Robert Baxter, an operations manager with Environment Canada’s wildlife enforcement branch, agreed.
“The Greater Toronto Area, which includes York Region, has a tremendous appetite for endangered species from around the world. They are coming into the GTA on a daily basis,” he said.
“Endangered species crime is happening in York Region, Durham Region, all around the GTA on a daily basis.”
Estimated to be worth about $30 billion a year globally, wildlife poaching is the fourth most lucrative criminal activity in the world, behind narcotics, counterfeiting and human trafficking, David Forster, president of the Ontario Association of Crime Stoppers and the Canadian representative on Crime Stoppers International, said.
“The issue with environmental crimes is they often go undetected. There’s huge financial gain, but when enforcement is typically looking for the illegal trade of guns and drugs and things like that, which pay huge returns to criminals, crimes with (an) environmental basis are often not given that same attention or are able to be hidden by these perpetrators, if you will, but they show the same kind of gain,” he said.
Wildlife can be taken illegally from its habitat and traded on the black market for a number of reasons, Norlock said.
Some people do it for personal reasons, such as adding to their own private collections.
Others, including organized criminals, sell wildlife and wildlife products to people for pets, collections, food, aphrodisiacs, medicines, trophies and jewelry.
Ontario wildlife, including birds, moose, bears, fish eggs and reptiles, can fetch anywhere from a couple hundred dollars to thousands of dollars, Norlock said.
For example, a common snapping turtle can sell for between $75 and $175 online.
A mounted moose head can sell for $3,500.
A large female sturgeon can carry up to 100 pounds of eggs, meaning one fish could be worth hundreds of thousands of dollars.
“No species is immune to poaching. Anything that is worth money or is collected, it’s going to happen,” Norlock said.
“As long as there is a market for wildlife, there will be vendors. Where there are vendors, there will be suppliers. And where there are suppliers, there will be harvesters. So, we all have a part in this. Some of us buy those things.

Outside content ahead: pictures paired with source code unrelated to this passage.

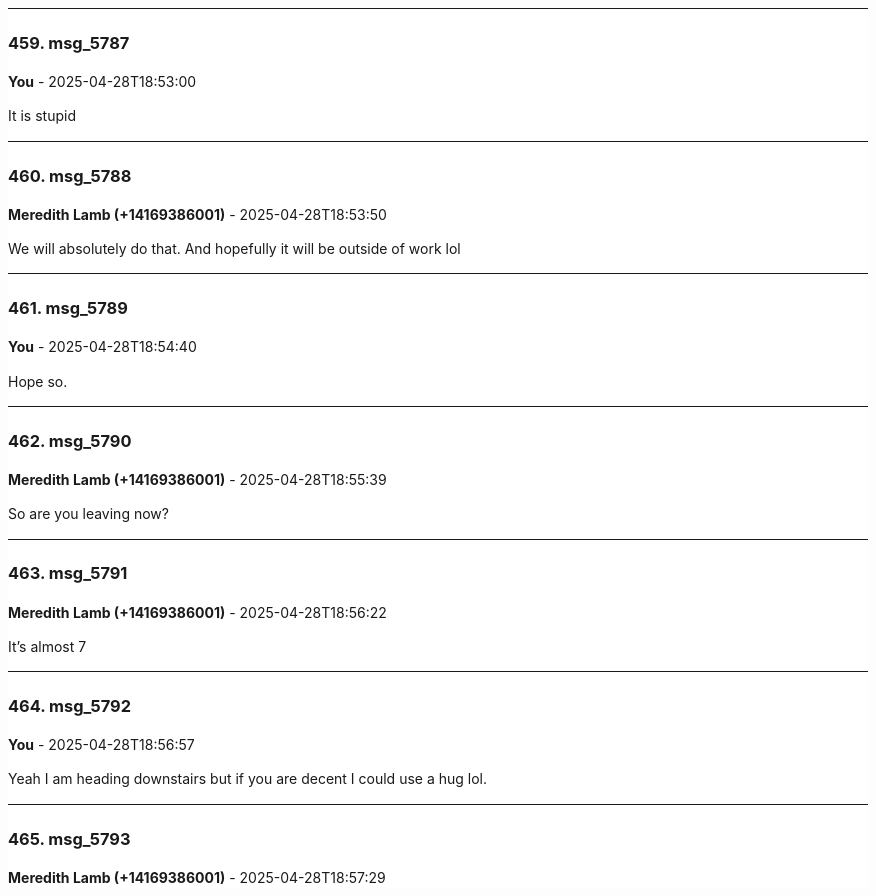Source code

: 
---

### 459. msg_5787

**You** - 2025-04-28T18:53:00

It is stupid


---

### 460. msg_5788

**Meredith Lamb \(\+14169386001\)** - 2025-04-28T18:53:50

We will absolutely do that\. And hopefully it will be outside of work lol


---

### 461. msg_5789

**You** - 2025-04-28T18:54:40

Hope so\.


---

### 462. msg_5790

**Meredith Lamb \(\+14169386001\)** - 2025-04-28T18:55:39

So are you leaving now?


---

### 463. msg_5791

**Meredith Lamb \(\+14169386001\)** - 2025-04-28T18:56:22

It’s almost 7


---

### 464. msg_5792

**You** - 2025-04-28T18:56:57

Yeah I am heading downstairs but if you are decent I could use a hug lol\.


---

### 465. msg_5793

**Meredith Lamb \(\+14169386001\)** - 2025-04-28T18:57:29
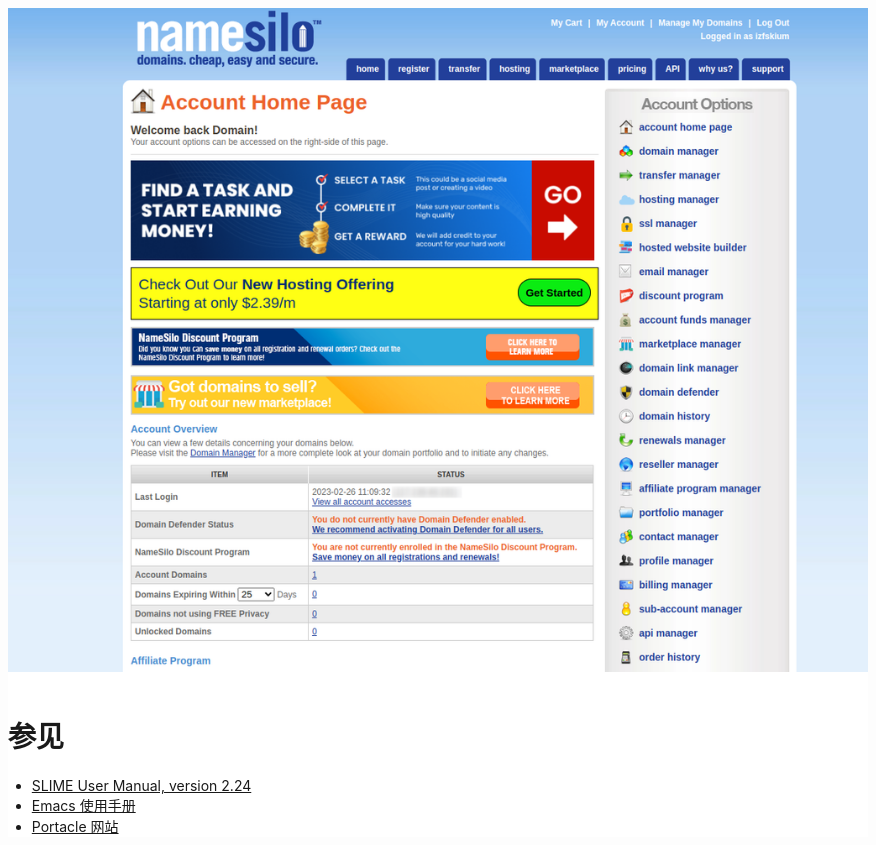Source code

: ![](./assets/bad.png)

# 参见

- [SLIME User Manual, version 2.24](https://mirrors.sjtug.sjtu.edu.cn/emacs-elpa/nongnu-devel/doc/slime.html)
- [Emacs 使用手册](https://scc.ustc.edu.cn/zlsc/czxt/200910/W020100308601210472906.pdf)
- [Portacle 网站](https://portacle.github.io)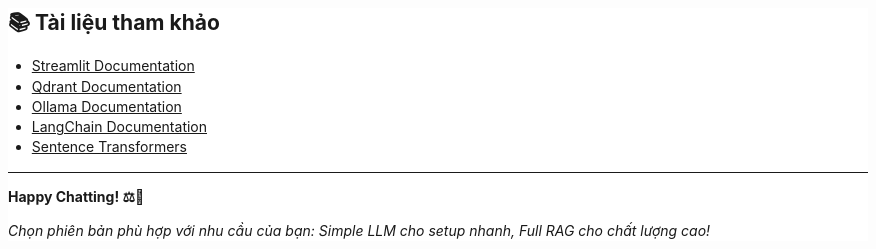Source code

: ## 📚 Tài liệu tham khảo

- [Streamlit Documentation](https://docs.streamlit.io/)
- [Qdrant Documentation](https://qdrant.tech/documentation/)
- [Ollama Documentation](https://ollama.ai/docs)
- [LangChain Documentation](https://python.langchain.com/)
- [Sentence Transformers](https://www.sbert.net/)

---

**Happy Chatting! ⚖️🤖**

*Chọn phiên bản phù hợp với nhu cầu của bạn: Simple LLM cho setup nhanh, Full RAG cho chất lượng cao!*
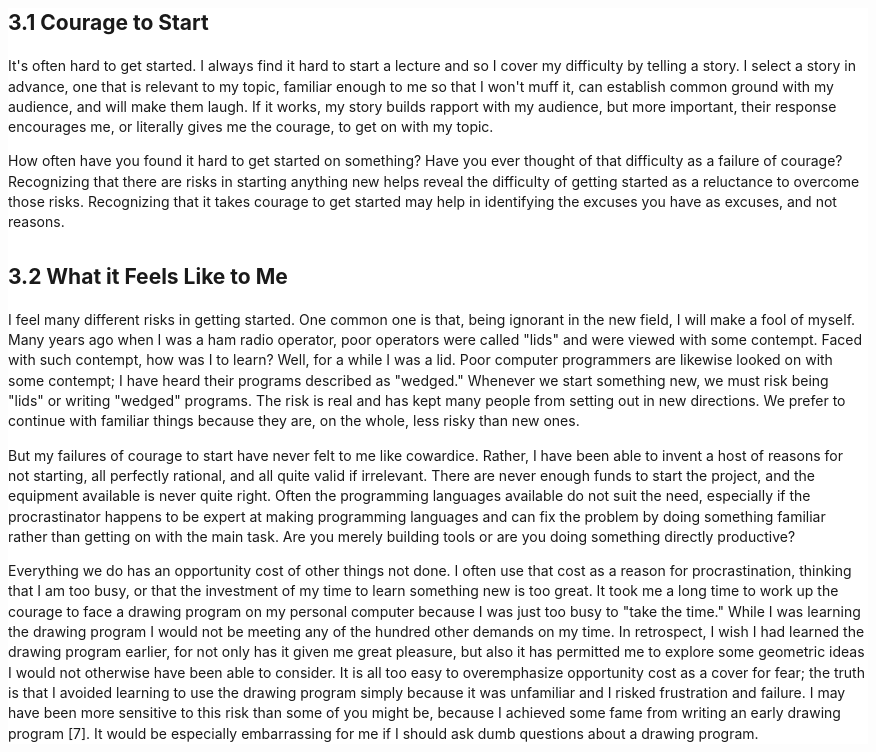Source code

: ## 3.1 Courage to Start

It's often hard to get started. I always find it hard to start a lecture and so
I cover my difficulty by telling a story. I select a story in advance, one that
is relevant to my topic, familiar enough to me so that I won't muff it, can
establish common ground with my audience, and will make them laugh. If it works,
my story builds rapport with my audience, but more important, their response
encourages me, or literally gives me the courage, to get on with my topic.

How often have you found it hard to get started on something? Have you ever
thought of that difficulty as a failure of courage? Recognizing that there are
risks in starting anything new helps reveal the difficulty of getting started as
a reluctance to overcome those risks. Recognizing that it takes courage to get
started may help in identifying the excuses you have as excuses, and not
reasons.

## 3.2 What it Feels Like to Me

I feel many different risks in getting started. One common one is that, being
ignorant in the new field, I will make a fool of myself. Many years ago when I
was a ham radio operator, poor operators were called "lids" and were viewed with
some contempt. Faced with such contempt, how was I to learn? Well, for a while I
was a lid. Poor computer programmers are likewise looked on with some contempt;
I have heard their programs described as "wedged." Whenever we start something
new, we must risk being "lids" or writing "wedged" programs. The risk is real
and has kept many people from setting out in new directions. We prefer to
continue with familiar things because they are, on the whole, less risky than
new ones.

But my failures of courage to start have never felt to me like cowardice.
Rather, I have been able to invent a host of reasons for not starting, all
perfectly rational, and all quite valid if irrelevant. There are never enough
funds to start the project, and the equipment available is never quite right.
Often the programming languages available do not suit the need, especially if
the procrastinator happens to be expert at making programming languages and can
fix the problem by doing something familiar rather than getting on with the main
task. Are you merely building tools or are you doing something directly
productive?

Everything we do has an opportunity cost of other things not done. I often use
that cost as a reason for procrastination, thinking that I am too busy, or that
the investment of my time to learn something new is too great. It took me a long
time to work up the courage to face a drawing program on my personal computer
because I was just too busy to "take the time." While I was learning the drawing
program I would not be meeting any of the hundred other demands on my time. In
retrospect, I wish I had learned the drawing program earlier, for not only has
it given me great pleasure, but also it has permitted me to explore some
geometric ideas I would not otherwise have been able to consider. It is all too
easy to overemphasize opportunity cost as a cover for fear; the truth is that I
avoided learning to use the drawing program simply because it was unfamiliar and
I risked frustration and failure. I may have been more sensitive to this risk
than some of you might be, because I achieved some fame from writing an early
drawing program [7]. It would be especially embarrassing for me if I should ask
dumb questions about a drawing program.


[^1]: In 1990 there were 83,605,000,000 shares represented on the exchange with a
[^2]: 1995 update: Still no book, but we did publish a paper [14] on the subject.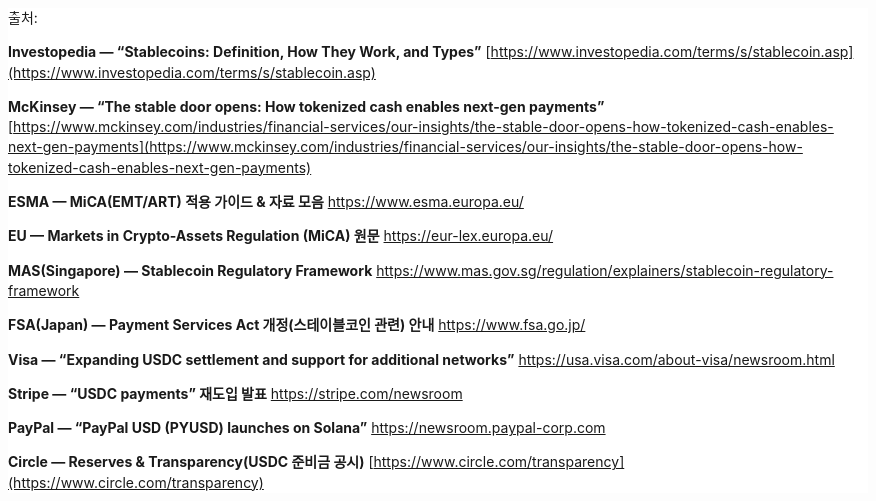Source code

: 출처:

**Investopedia — “Stablecoins: Definition, How They Work, and Types”** [https://www.investopedia.com/terms/s/stablecoin.asp](https://www.investopedia.com/terms/s/stablecoin.asp)

**McKinsey — “The stable door opens: How tokenized cash enables next-gen payments”** [https://www.mckinsey.com/industries/financial-services/our-insights/the-stable-door-opens-how-tokenized-cash-enables-next-gen-payments](https://www.mckinsey.com/industries/financial-services/our-insights/the-stable-door-opens-how-tokenized-cash-enables-next-gen-payments)

**ESMA — MiCA(EMT/ART) 적용 가이드 & 자료 모음** https://www.esma.europa.eu/

**EU — Markets in Crypto-Assets Regulation (MiCA) 원문** https://eur-lex.europa.eu/

**MAS(Singapore) — Stablecoin Regulatory Framework** https://www.mas.gov.sg/regulation/explainers/stablecoin-regulatory-framework

**FSA(Japan) — Payment Services Act 개정(스테이블코인 관련) 안내** https://www.fsa.go.jp/

**Visa — “Expanding USDC settlement and support for additional networks”** https://usa.visa.com/about-visa/newsroom.html

**Stripe — “USDC payments” 재도입 발표** https://stripe.com/newsroom

**PayPal — “PayPal USD (PYUSD) launches on Solana”** https://newsroom.paypal-corp.com

**Circle — Reserves & Transparency(USDC 준비금 공시)** [https://www.circle.com/transparency](https://www.circle.com/transparency)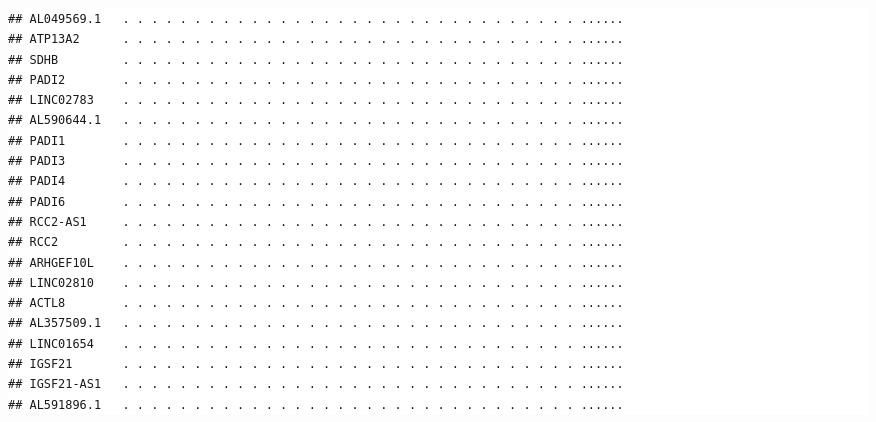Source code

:     ## AL049569.1   . . . . . . . . . . . . . . . . . . . . . . . . . . . . . . . . ......
    ## ATP13A2      . . . . . . . . . . . . . . . . . . . . . . . . . . . . . . . . ......
    ## SDHB         . . . . . . . . . . . . . . . . . . . . . . . . . . . . . . . . ......
    ## PADI2        . . . . . . . . . . . . . . . . . . . . . . . . . . . . . . . . ......
    ## LINC02783    . . . . . . . . . . . . . . . . . . . . . . . . . . . . . . . . ......
    ## AL590644.1   . . . . . . . . . . . . . . . . . . . . . . . . . . . . . . . . ......
    ## PADI1        . . . . . . . . . . . . . . . . . . . . . . . . . . . . . . . . ......
    ## PADI3        . . . . . . . . . . . . . . . . . . . . . . . . . . . . . . . . ......
    ## PADI4        . . . . . . . . . . . . . . . . . . . . . . . . . . . . . . . . ......
    ## PADI6        . . . . . . . . . . . . . . . . . . . . . . . . . . . . . . . . ......
    ## RCC2-AS1     . . . . . . . . . . . . . . . . . . . . . . . . . . . . . . . . ......
    ## RCC2         . . . . . . . . . . . . . . . . . . . . . . . . . . . . . . . . ......
    ## ARHGEF10L    . . . . . . . . . . . . . . . . . . . . . . . . . . . . . . . . ......
    ## LINC02810    . . . . . . . . . . . . . . . . . . . . . . . . . . . . . . . . ......
    ## ACTL8        . . . . . . . . . . . . . . . . . . . . . . . . . . . . . . . . ......
    ## AL357509.1   . . . . . . . . . . . . . . . . . . . . . . . . . . . . . . . . ......
    ## LINC01654    . . . . . . . . . . . . . . . . . . . . . . . . . . . . . . . . ......
    ## IGSF21       . . . . . . . . . . . . . . . . . . . . . . . . . . . . . . . . ......
    ## IGSF21-AS1   . . . . . . . . . . . . . . . . . . . . . . . . . . . . . . . . ......
    ## AL591896.1   . . . . . . . . . . . . . . . . . . . . . . . . . . . . . . . . ......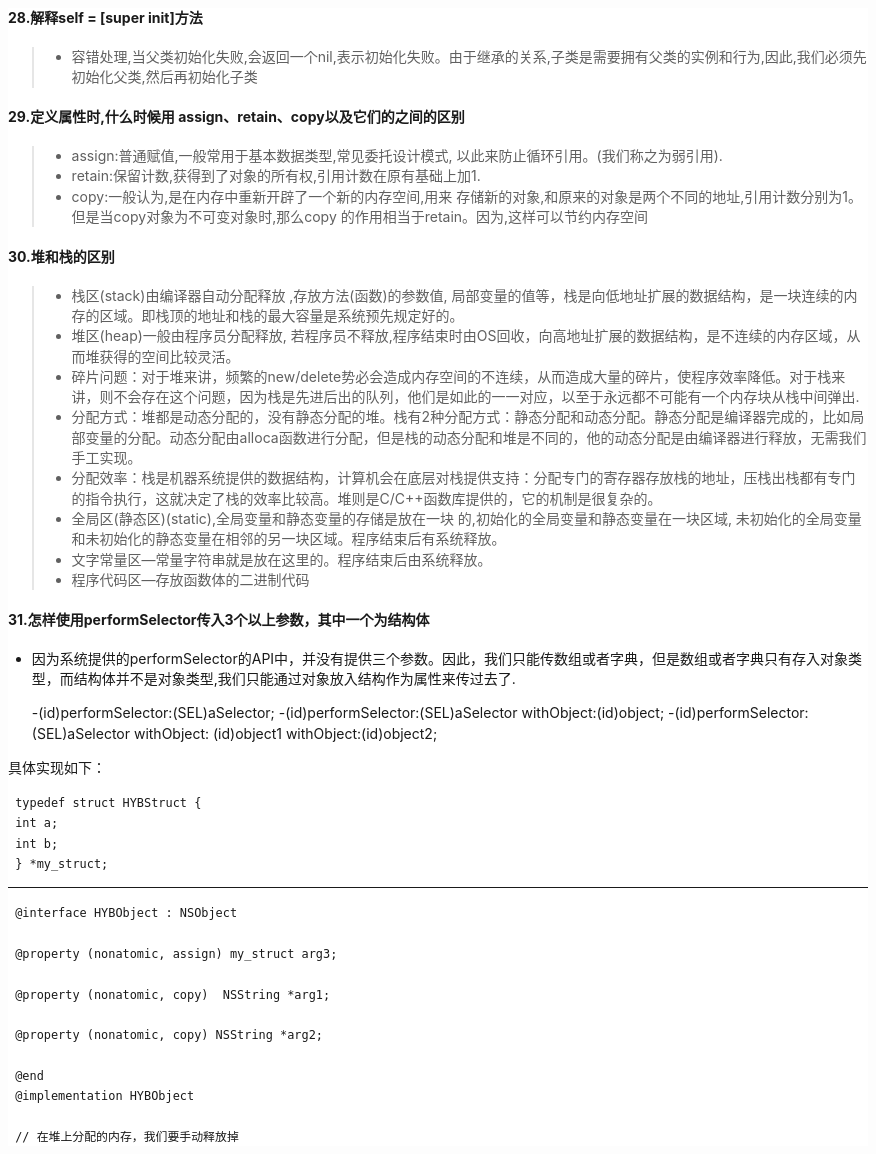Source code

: #### 28.解释self = [super init]方法

> * 容错处理,当父类初始化失败,会返回一个nil,表示初始化失败。由于继承的关系,子类是需要拥有父类的实例和行为,因此,我们必须先初始化父类,然后再初始化子类

#### 29.定义属性时,什么时候用 assign、retain、copy以及它们的之间的区别
> * assign:普通赋值,一般常用于基本数据类型,常见委托设计模式, 以此来防止循环引用。(我们称之为弱引用).
> * retain:保留计数,获得到了对象的所有权,引用计数在原有基础上加1.
> * copy:一般认为,是在内存中重新开辟了一个新的内存空间,用来 存储新的对象,和原来的对象是两个不同的地址,引用计数分别为1。但是当copy对象为不可变对象时,那么copy 的作用相当于retain。因为,这样可以节约内存空间

#### 30.堆和栈的区别

> * 栈区(stack)由编译器自动分配释放 ,存放方法(函数)的参数值, 局部变量的值等，栈是向低地址扩展的数据结构，是一块连续的内存的区域。即栈顶的地址和栈的最大容量是系统预先规定好的。
> * 堆区(heap)一般由程序员分配释放, 若程序员不释放,程序结束时由OS回收，向高地址扩展的数据结构，是不连续的内存区域，从而堆获得的空间比较灵活。
> * 碎片问题：对于堆来讲，频繁的new/delete势必会造成内存空间的不连续，从而造成大量的碎片，使程序效率降低。对于栈来讲，则不会存在这个问题，因为栈是先进后出的队列，他们是如此的一一对应，以至于永远都不可能有一个内存块从栈中间弹出.
> * 分配方式：堆都是动态分配的，没有静态分配的堆。栈有2种分配方式：静态分配和动态分配。静态分配是编译器完成的，比如局部变量的分配。动态分配由alloca函数进行分配，但是栈的动态分配和堆是不同的，他的动态分配是由编译器进行释放，无需我们手工实现。
> * 分配效率：栈是机器系统提供的数据结构，计算机会在底层对栈提供支持：分配专门的寄存器存放栈的地址，压栈出栈都有专门的指令执行，这就决定了栈的效率比较高。堆则是C/C++函数库提供的，它的机制是很复杂的。
> * 全局区(静态区)(static),全局变量和静态变量的存储是放在一块 的,初始化的全局变量和静态变量在一块区域, 未初始化的全局变量和未初始化的静态变量在相邻的另一块区域。程序结束后有系统释放。
> * 文字常量区—常量字符串就是放在这里的。程序结束后由系统释放。
> * 程序代码区—存放函数体的二进制代码

#### 31.怎样使用performSelector传入3个以上参数，其中一个为结构体

* 因为系统提供的performSelector的API中，并没有提供三个参数。因此，我们只能传数组或者字典，但是数组或者字典只有存入对象类型，而结构体并不是对象类型,我们只能通过对象放入结构作为属性来传过去了.


     -(id)performSelector:(SEL)aSelector;
     -(id)performSelector:(SEL)aSelector withObject:(id)object;
     -(id)performSelector:(SEL)aSelector withObject:
     (id)object1 withObject:(id)object2;

具体实现如下：

     typedef struct HYBStruct {
     int a;
     int b;
     } *my_struct;

----------------------------

     @interface HYBObject : NSObject
 
     @property (nonatomic, assign) my_struct arg3;
 
     @property (nonatomic, copy)  NSString *arg1;
 
     @property (nonatomic, copy) NSString *arg2;
 
     @end
     @implementation HYBObject
 
     // 在堆上分配的内存，我们要手动释放掉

We may not be out there actively gathering it up...but we are the ones buying the product or collecting it, so we all have to take our ownership of that.”
While many people in the audience of about 100 expressed frustration with the lack of stiff penalties given to convicted poachers in Ontario, the experts said they have been increasing over the years.
Baxter said he has seen fines triple and quadruple over the past 15 years.
Residents who suspect poaching near their homes or farms can anonymously call Crime Stoppers toll-free at 1-800-222-TIPS (8477) or the Ministry of Natural Resources and Forestry tip line at 1-877-847-7667.